Develi köylüleri yerine işçi sınıfını ikame ederek düşünmeye devam edersek… İşçi sınıfı ile sermaye arasındaki çelişkinin ayrımında bir işçi sınıfının varlığı (kendisi için sınıf olma bilincine varmış bir işçi sınıfı) önemlidir ancak devrimci dönüşüm için yeterli değildir. Nesnel koşulların olgunlaşmış olması devrimci durum için gerekli olan öznel koşulların yeterli olması demek değil. İşçinin somut, yaşayan bir insan olarak benliğiyle yaşam koşulları arasındaki çelişkinin de ayrımında olması gerekiyor. İşçinin yaşam koşullarını belirleyen ise ücretli emek statüsünde çalışıyor olmasıdır. Ücret artsa da kapitalizm o ücretle işçinin insan gibi yaşaması için gerekli olan koşulları hiçbir zaman sağlamayacaktır. Bu demektir ki işçi sınıfının bizzat kendi ücretli emekle çalışma durumunu aşması gerekmektedir. Sağlıklı bir sosyalizmin kurulması da buna bağlıdır. İşçinin ücretli emekle çalışmasının sürmesi ve soyut bir işçi statüsünde zorunlu ihtiyaçlarının giderilmesi teorisi sosyalizmde de işçi üzerindeki sömürünün ebediyen sürüp gitmesine yol açmaktadır. Kapitalist sistemde tarihsel olarak gerçek ücretler artsa bile işçinin yoksullaşması da artar. Asıl çelişki işçinin kendi benliğiyle olan çelişkisidir. M. Beyond Lebowits bunu şöyle açıklıyor, “Daha yüksek ücretler için verilen mücadele, artan toplumsal ihtiyaçların karşılanmaması biçiminde karşımıza çıkan işçinin kendi benliğiyle çelişkisini yadsımak üzere verdiği, onun kapitalizmdeki durumuna içsel olan bir mücadeledir.” Bu benliğin aşılması ise kolektif işçi sınıfı bilincini gerektirir. (Lenin’in “Proleteryanın devrimimizdeki görevleri”ni saptarken yaptığı ekonomiyi denetleyen işçi sınıfının ekonomiyi yönetmesi gerektiği sözleri hatırlansın.) Kapitalizmin yerine gerçek bir sosyalizmin gelmesi için işçi sınıfının bu kolektif bilince de sahip olması gerekiyor.

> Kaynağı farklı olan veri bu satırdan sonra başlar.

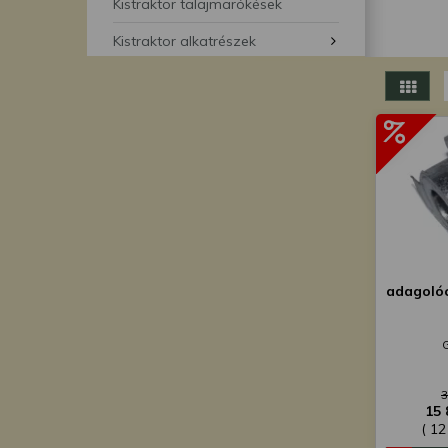
segítségével bármikor 
Kistraktor talajmarókések
Kistraktor alkatrészek
adagolóc
3
15 
( 12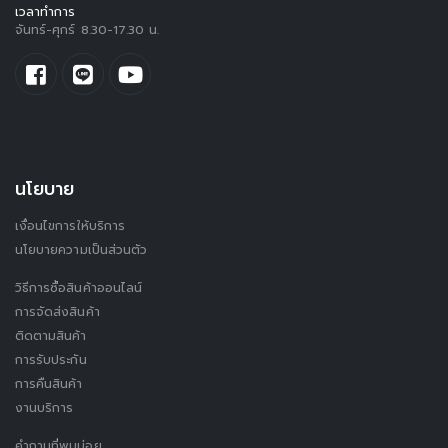
เวลาทำการ
จันทร์-ศุกร์ 8.30-17.30 น.
นโยบาย
เงื่อนไขการให้บริการ
นโยบายความเป็นส่วนตัว
วิธีการซื้อสินค้าออนไลน์
การจัดส่งสินค้า
ติดตามสินค้า
การรับประกัน
การคืนสินค้า
งานบริการ
คำถามที่พบบ่อย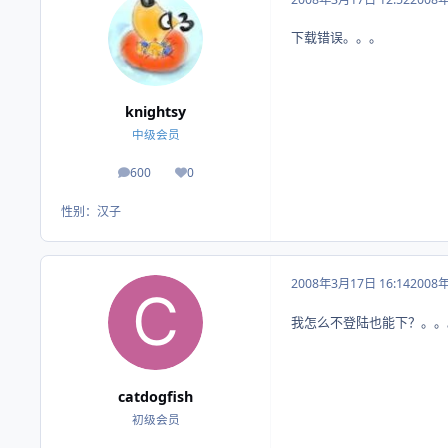
下载错误。。。
knightsy
中级会员
600
0
帖子
荣誉积分
性别：
汉子
2008年3月17日 16:14
2008
我怎么不登陆也能下？。。
catdogfish
初级会员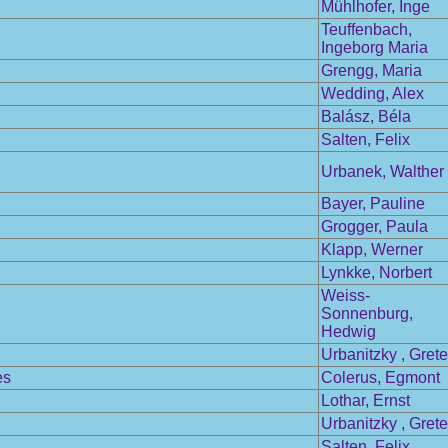
Mühlhofer, Inge
Teuffenbach,
Ingeborg Maria
Grengg, Maria
Wedding, Alex
Balász, Béla
Salten, Felix
Urbanek, Walther
Bayer, Pauline
Grogger, Paula
Klapp, Werner
Lynkke, Norbert
Weiss-
Sonnenburg,
Hedwig
Urbanitzky , Grete
es
Colerus, Egmont
Lothar, Ernst
Urbanitzky , Grete
Salten, Felix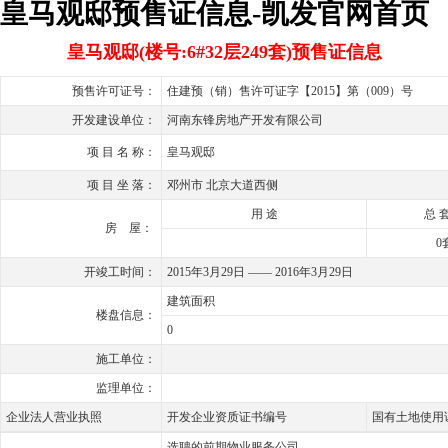
皇马观邸预售证信息-凯发官网首页
皇马观邸(楼号:6#32层249套)预售证信息
预售许可证号：
住建预（销）售许可证字【2015】第（009）号
开发建设单位：
河南东锋房地产开发有限公司
项 目 名 称：
皇马观邸
项 目 坐 落：
邓州市 北京大道西侧
用 途
总 套
房 屋：
0
开竣工时间：
2015年3月29日 —— 2016年3月29日
建筑面积
楼盘信息：
0
施工单位：
监理单位：
企业法人营业执照
开发企业资质证书编号
国有土地使用
选聘的前期物业服务公司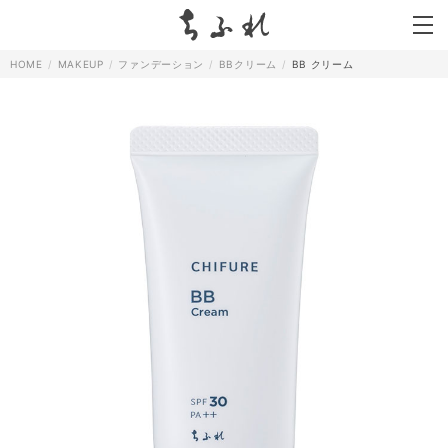
search
HOME
MAKEUP
ファンデーション
BBクリーム
BB クリーム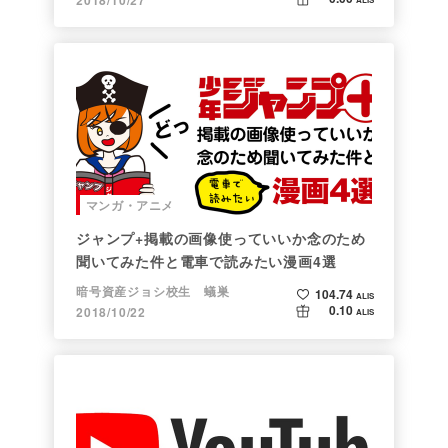
マンガ・アニメ
ジャンプ+掲載の画像使っていいか念のため
聞いてみた件と電車で読みたい漫画4選
暗号資産ジョシ校生 蟻巣
104.74
ALIS
0.10
2018/10/22
ALIS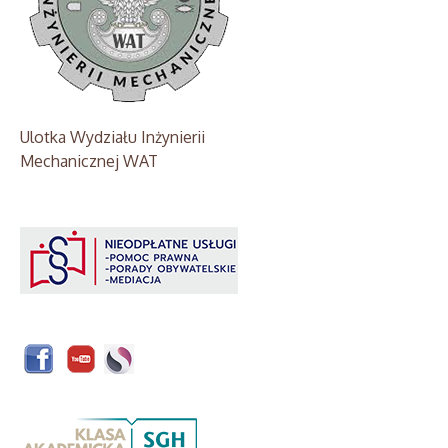
Ulotka Wydziału Inżynierii
Mechanicznej WAT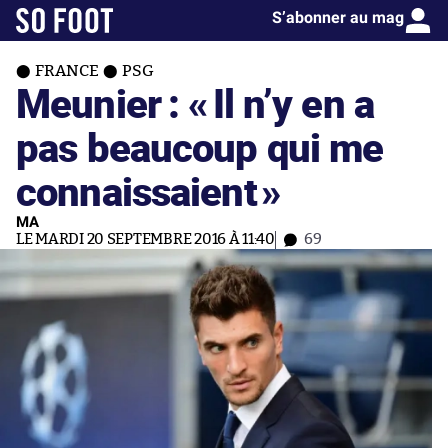
S’abonner au mag
FRANCE
PSG
Meunier : «
Il n’y en a
pas beaucoup qui me
connaissaient
»
MA
LE MARDI 20 SEPTEMBRE 2016 À 11:40
69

İmdi işçi sınıfının bu özelliğinin devrim durumunu belirleyen öznel durum için oldukça önemli olduğunu söylemek gerekli. Yani işçi sınıfı devrimci partinin varlığında kendisi için kolektif bir bilince sahip özne değilse sistem değişse de durum reel sosyalist ülkelerde gördüğümüz gibi değişmiyor zira işçi sınıfı ekonomik duruma yabancılaşıyor.